Andrew Blenkiron unswayed by new beet biofuel contract

All the barley, oilseed rape and 25% of the wheat have been cut and August has barely just begun. I can’t remember many years in which cereal harvest was this far advanced, but I can remember years when it has taken a further six weeks to complete the task in hand. We might as well hope for the best and get the job finished in a timely manner.

In the dry lands of East Anglia, one of the challenges facing us this season has been deciding which crop to harvest – the ripe one or the one that just started to grow in June. In particular, we have an October-sown field of Claire winter wheat which is just flowering. I had written the crop off a few months ago due to the drought, but it’s now tillering relatively well. This field will have to be farmed on for a late harvest. The other fields have had the benefit of glyphosate to assist in the decision-making process. It’s amazing how crops have the phenomenal ability to regenerate.
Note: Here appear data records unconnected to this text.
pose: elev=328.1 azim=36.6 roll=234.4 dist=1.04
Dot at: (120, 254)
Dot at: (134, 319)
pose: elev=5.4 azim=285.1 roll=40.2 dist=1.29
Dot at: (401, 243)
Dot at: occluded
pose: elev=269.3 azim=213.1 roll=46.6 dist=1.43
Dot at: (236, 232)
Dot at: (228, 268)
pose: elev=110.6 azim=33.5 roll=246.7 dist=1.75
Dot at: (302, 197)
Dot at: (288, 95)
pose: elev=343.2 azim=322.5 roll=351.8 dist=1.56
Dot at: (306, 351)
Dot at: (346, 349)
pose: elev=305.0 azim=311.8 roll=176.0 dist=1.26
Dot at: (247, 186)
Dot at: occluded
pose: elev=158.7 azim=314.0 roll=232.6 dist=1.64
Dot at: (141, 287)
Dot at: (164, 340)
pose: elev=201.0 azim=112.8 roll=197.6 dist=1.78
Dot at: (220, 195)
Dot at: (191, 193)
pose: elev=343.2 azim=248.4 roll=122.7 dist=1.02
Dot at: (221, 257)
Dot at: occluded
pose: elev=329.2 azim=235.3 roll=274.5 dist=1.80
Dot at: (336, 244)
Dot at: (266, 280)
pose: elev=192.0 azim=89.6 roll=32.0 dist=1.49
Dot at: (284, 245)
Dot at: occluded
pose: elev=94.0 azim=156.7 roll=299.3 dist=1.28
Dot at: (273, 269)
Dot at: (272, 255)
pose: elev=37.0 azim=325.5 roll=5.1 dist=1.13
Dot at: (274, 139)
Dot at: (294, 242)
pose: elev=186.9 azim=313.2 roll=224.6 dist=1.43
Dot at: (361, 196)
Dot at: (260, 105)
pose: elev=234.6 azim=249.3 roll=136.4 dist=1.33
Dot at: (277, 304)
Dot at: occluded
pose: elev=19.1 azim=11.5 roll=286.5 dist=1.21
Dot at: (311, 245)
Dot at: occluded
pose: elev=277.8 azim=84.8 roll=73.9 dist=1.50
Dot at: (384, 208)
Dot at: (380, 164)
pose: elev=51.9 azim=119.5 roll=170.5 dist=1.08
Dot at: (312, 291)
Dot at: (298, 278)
The benefit of the recent rains is that oilseed rape seed-beds are good and have been easy to make. In addition, new ELS grass margins are ready to be sown into excellent conditions.

One crop that looks like it may yield close to the five-year average is sugar beet. In the past few weeks, dormant seed has germinated and helped to fill in any gaps. Of course, the panic was on to get the contract signed and back before the deadline and the question was whether we should commit any tonnage to the recently announced biofuel contract. However, the £1/t discount to next year’s contract price isn’t attractive enough to excite me.

The recently enhanced base price is placing the future of this crop under immense scrutiny. After all, it’s starting to feel like the pressure on land use is increasing significantly. Buyer beware is the comment.